#### Explore the material
**1.** From the passage on preachers and elders, list each thing that causes them to shrink back from their duty when a situation affects it.
**2.** Carry on the passage on preachers and elders, beginning right after its final sentence.

[[ Exercise text, beginning ]]

There are several facets that might be considered in this weakness, but the ones we are now taking into account have to do with those, primarily, who preach and claim to be great defenders of the faith, and the elders who have the oversight of the congregation. These too often fail to understand their obligation through ignorance of the Bible or cowardly shrink from their duty when a problem becomes serious and a defense is needed. Just let the situation affect their family, their close friends, or their pocketbook, or things they covet, and they shrink back, forget about the cause of Christ, and rise to champion their own cause. Unlike Paul’s admonition in 2 Tim. 4:7, they would rather switch than put up a fight for God’s word, This is one of the big reasons so many have gone liberal, and are in apostasy. Time and time again one will find preachers, elders, and even members of the church that will recommend some preacher for a work, when they know that he is not worthy of recommendation or even fit to preach. Preaching the word of God is a sacred trust. Too often the one being considered for the new position will -pull a “snow job” on his friends and get letters to prove his worthiness and good standing. These are often accepted without further investigation by the church seeking the preacher. Thus the work much of the time is laid “wide open” to false teaching and brain-washing techniques. Then after a few months the church is confronted with problems and, perhaps, a split that is never healed. With heartaches and confusion that confronts the members, the big question they ask is, “Where did we go wrong?”
The big “cliches” used as excuses to justify their actions in recommending a preacher are, that he is a “nice guy,” or a “good fellow,” or that he is misunderstood and will not preach his “pet hobby” from the pulpit, or that they wanted to help him out. Sometimes it is that one church wants to get rid of him, so they push him off on someone else, and sponsor him to ruin some other congregation with his idiosyncrasies, apostate ideas, or sinful living. They never stop to think about what they are doing to others that might be led to stumble, or that Christ wants his church kept pure and without blemish, or that the church is a divine institution.

[[ Exercise text, end ]]
[[ Source material, beginning ]]

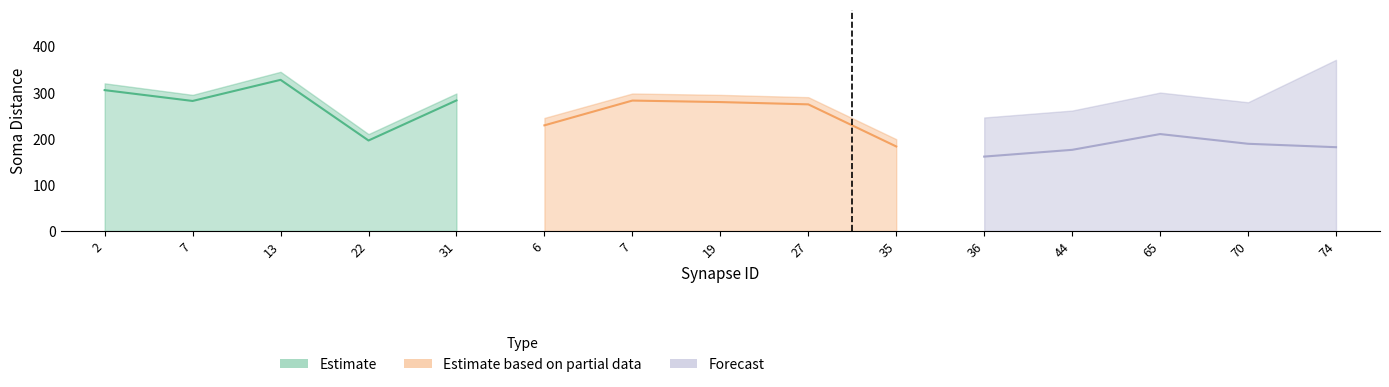

At which label is Estimate based on partial data closest to 196?

35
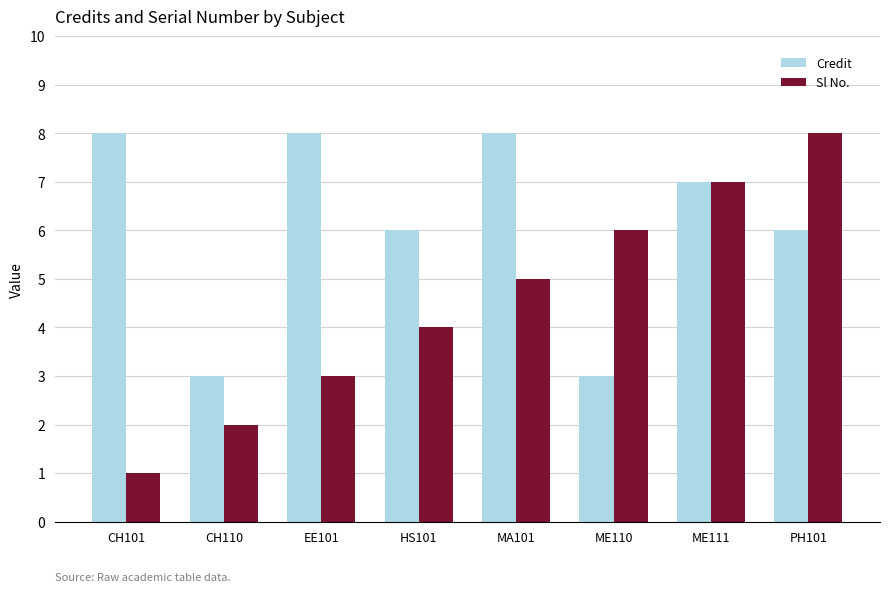

How many data points does each series have?

8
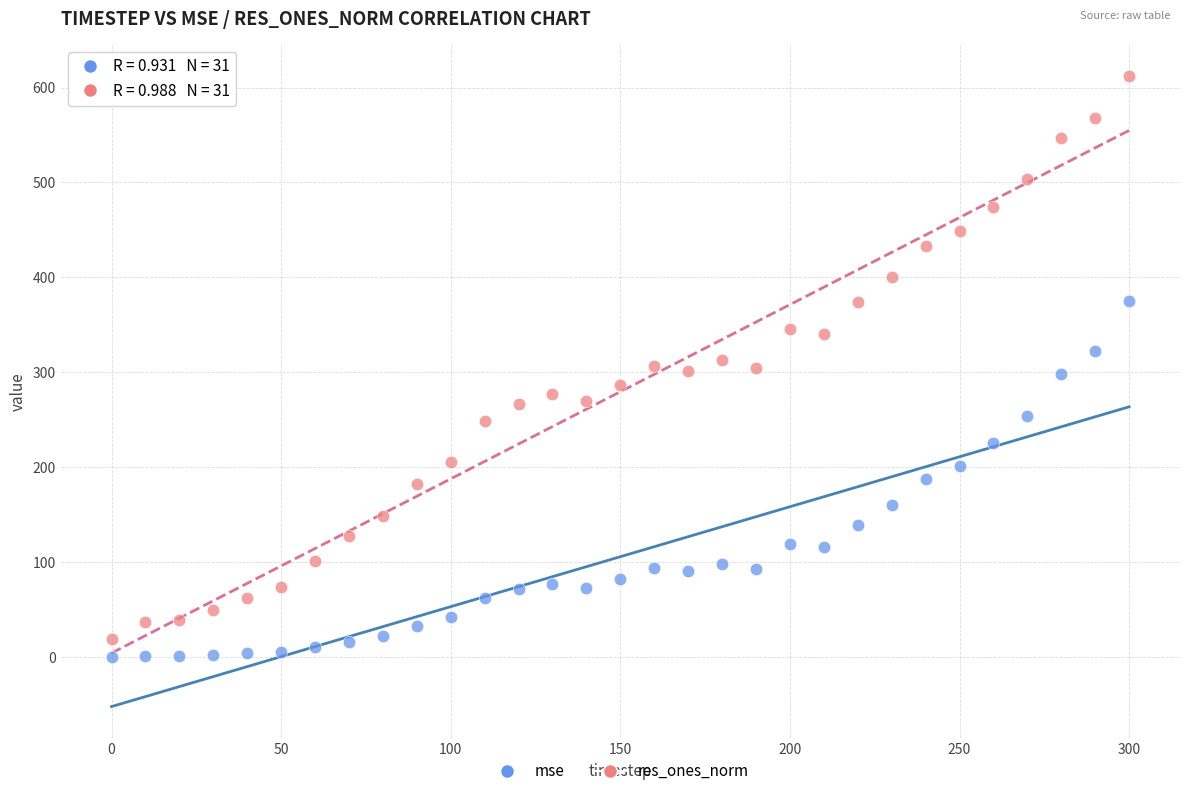

Which series contains the highest Y value?

res_ones_norm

[[ Source material, end ]]

#### Answers by item number
**1.**
- Their family
- Their close friends
- Their pocketbook
- Things they covet

**2.**
Is the statement that Paul made in Phil. 1:16, where he said, “I am set for the defense of the gospel,” a phrase to be ignored? Or is the command to “put on the whole armor of God, that ye may be able to stand against the wiles of the devil,” found in Eph. 6:11, to be taken lightly? The New Testament gives many statements urging the Christians to contend for the faith, or to “fight the good fight of faith, lay hold on life eternal,” as in 1 Tim. 6:12. Are such statements as these to be passed over and pushed aside as not really obligatory or of any consequence? Are so many blinded and cannot understand what it means to “fight for the faith?” We are commanded to “seek ye first the kingdom of God and his righteousness” (Matt. 6:33). So, if God is not first in our consideration and defense, we are not fit to be considered soldiers, and not fit to be citizens of the kingdom of God. Do we have courage only for the defense of fleshly reasonings and selfish aims? It is sickening to see how many, supposedly followers of Christ and defenders of the faith, play “dead,” and show that they do not have any more intestinal fortitude to defend the faith than a proverbial “chicken,” when the time comes to be counted. This is one of the big facto`s that is causing so much weakness, controversy, and unfaithfulness in the church today and is leading to liberalism and apostasy.
So our attitude toward the word of God will determine how we will fare when we face the judgment. Will the Lord say to you or to .me, “ye workers of iniquity, depart from me I never knew you?” Being defenders of the faith is not a cowardly, part-time, halfhearted, lackadaisical, careless, hypocritical attitude toward God and his word, but a complete dedication to Christ and his cause.